I am trying to generate an animated plot using following code.

trace1 = go.Scatter(y=[1], name='Testing Points')
layout =go.Layout(title='Animation Test',
                  title_x=0.5,
                  xaxis_title='Time', 
                  yaxis_title='Test Points',
                  updatemenus=[dict(type="buttons",
                                    buttons=[dict(label="Play",
                                                  method="animate",
                                                  args=[None])])]
                           )
frames= []
for i in range(0,100):
    trace1 = go.Scatter(y=list(range(i)))
    frames.append(go.Frame(data=[trace1]))
    
fig = go.Figure(data=[trace1], 
          layout=layout,
          frames=frames
         )

fig.show()

Can someone help me figure out how to control the animation speed of this? I have seen ‘transition/duration’ property, but not really sure how to use this in the above setting.

Hi @rahulrajpl,

This a modified version of your code that works:

y=np.arange(100)     
fig=go.Figure(go.Scatter(y=y[:1], mode='lines', name='Testing Points'))
fig.update_layout(title='Animation Test',
                  title_x=0.5,
                  width=600, height=600, 
                  xaxis_title='Time', 
                  yaxis_title='Test Points',
                  yaxis_range=(0,99),
                  xaxis_range=(0,99), #you generate y-values for i =0, ...99, 
                                      #that are assigned, by default, to x-values 0, 1, ..., 99
                  
                  updatemenus=[dict(buttons = [dict(
                                               args = [None, {"frame": {"duration": 50, 
                                                                        "redraw": False},
                                                              "fromcurrent": True, 
                                                              "transition": {"duration": 0}}],
                                               label = "Play",
                                               method = "animate")],
                                type='buttons',
                                showactive=False,
                                y=1,
                                x=1.12,
                                xanchor='right',
                                yanchor='top')])
                                          
                    
frames= [go.Frame(data=[go.Scatter(y=y[:i])]) for i in range(1, 100)]
fig.update(frames=frames)

fig.show()

The transition duration defines the amount of time spent interpolating a trace from one state to another (currently limited to scatter traces), while the frame duration defines the total time spent in that state, including time spent transitioning.

2 Likes

Thank you. That worked.

Hi @empet,

I am reviving this thread because I am integrating your previous answer about rotations with the present one.
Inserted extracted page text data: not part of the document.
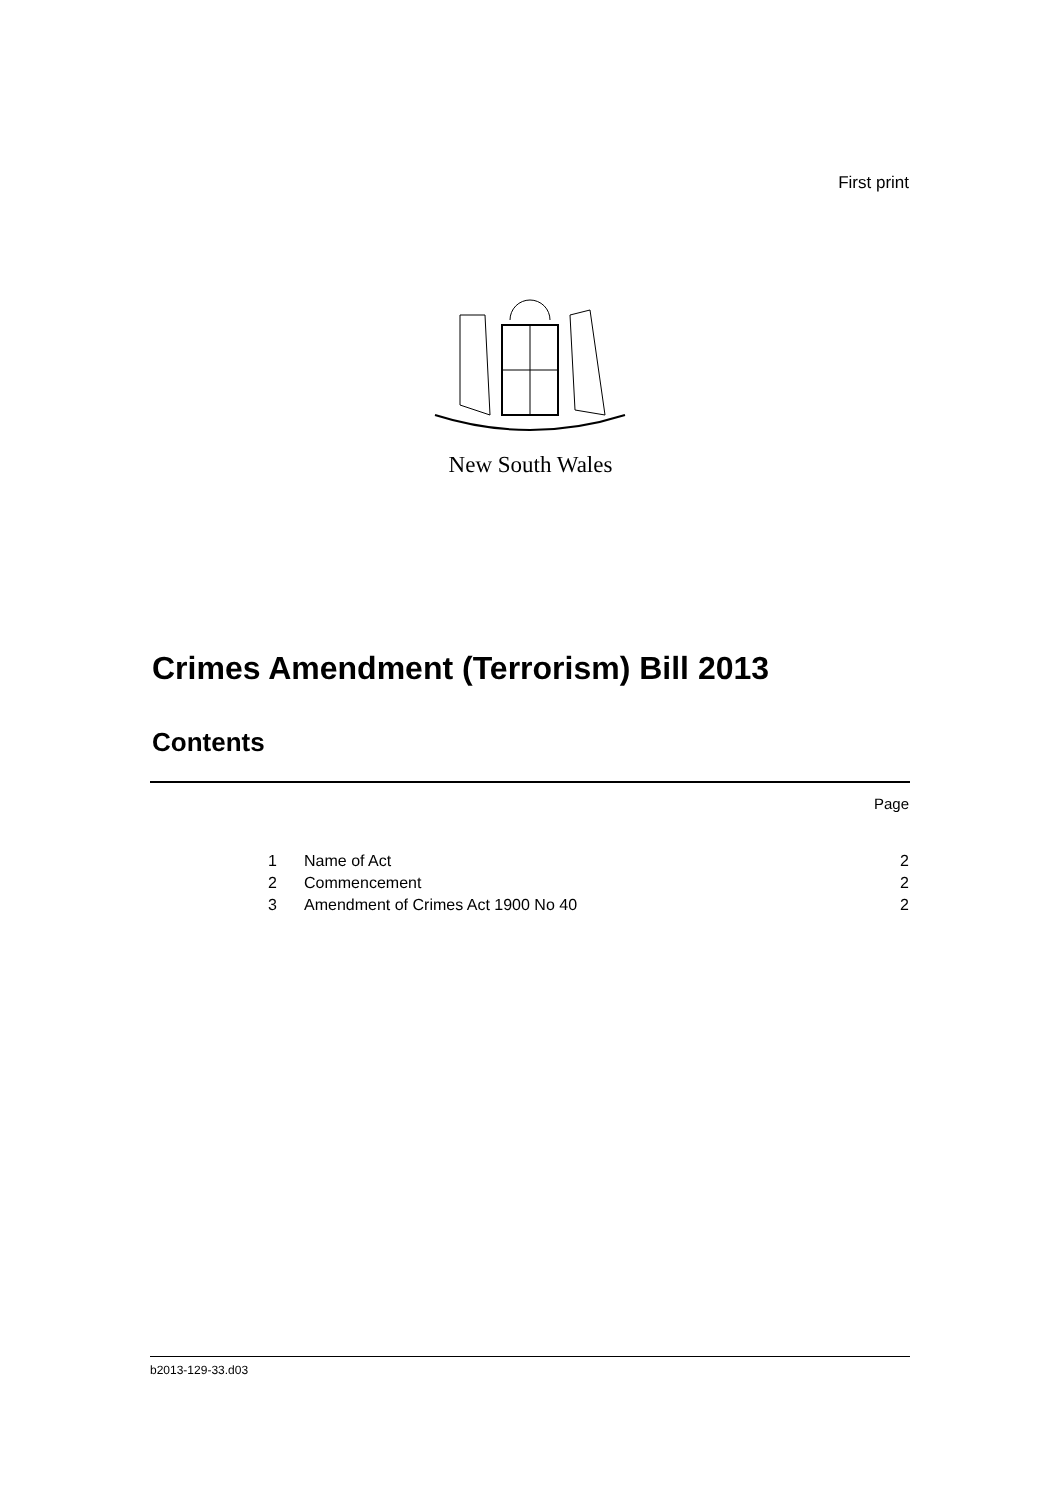First print
New South Wales
Crimes Amendment (Terrorism) Bill 2013
Contents
Page
1 Name of Act 2
2 Commencement 2
3 Amendment of Crimes Act 1900 No 40 2
b2013-129-33.d03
def rotate_z(x, y, z, theta):
    w = x+1j*y
    return np.real(np.exp(1j*theta)*w), np.imag(np.exp(1j*theta)*w), z

x_eye = -1.25
y_eye = 2
z_eye = 0.5
frames=[]

fig = go.Figure(data=[go.Surface(z=Z[0:200,0:100], x=X[0:200,0:100], y=Y[0:200,0:100], surfacecolor=d_matrix, connectgaps=True)])


layout = go.Layout(
         title='Animation Test',
         width=600,
         height=600,
         scene=dict(camera=dict(eye=dict(x=x_eye, y=y_eye, z=z_eye))),

updatemenus=[dict(buttons = [dict(args = [None, {"frame": {"duration": 1, 
                                                           "redraw": False},
                                                 "fromcurrent": True, 
                                                 "transition": {"duration": 100}}],
                                  label = "Play",
                                 method = "animate")],
             type='buttons',
             showactive=False,
             y=1,
             x=1.12,
             xanchor='right',
             yanchor='top')])

for t in np.arange(0, 6.26, 0.1):
    xe, ye, ze = rotate_z(x_eye, y_eye, z_eye, -t)
    frames.append(go.Frame(layout=dict(scene_camera_eye=dict(x=xe, y=ye, z=ze))))
    
fig.update(frames=frames)

fig.show()
plotly.offline.plot(fig, filename=r'\test.html')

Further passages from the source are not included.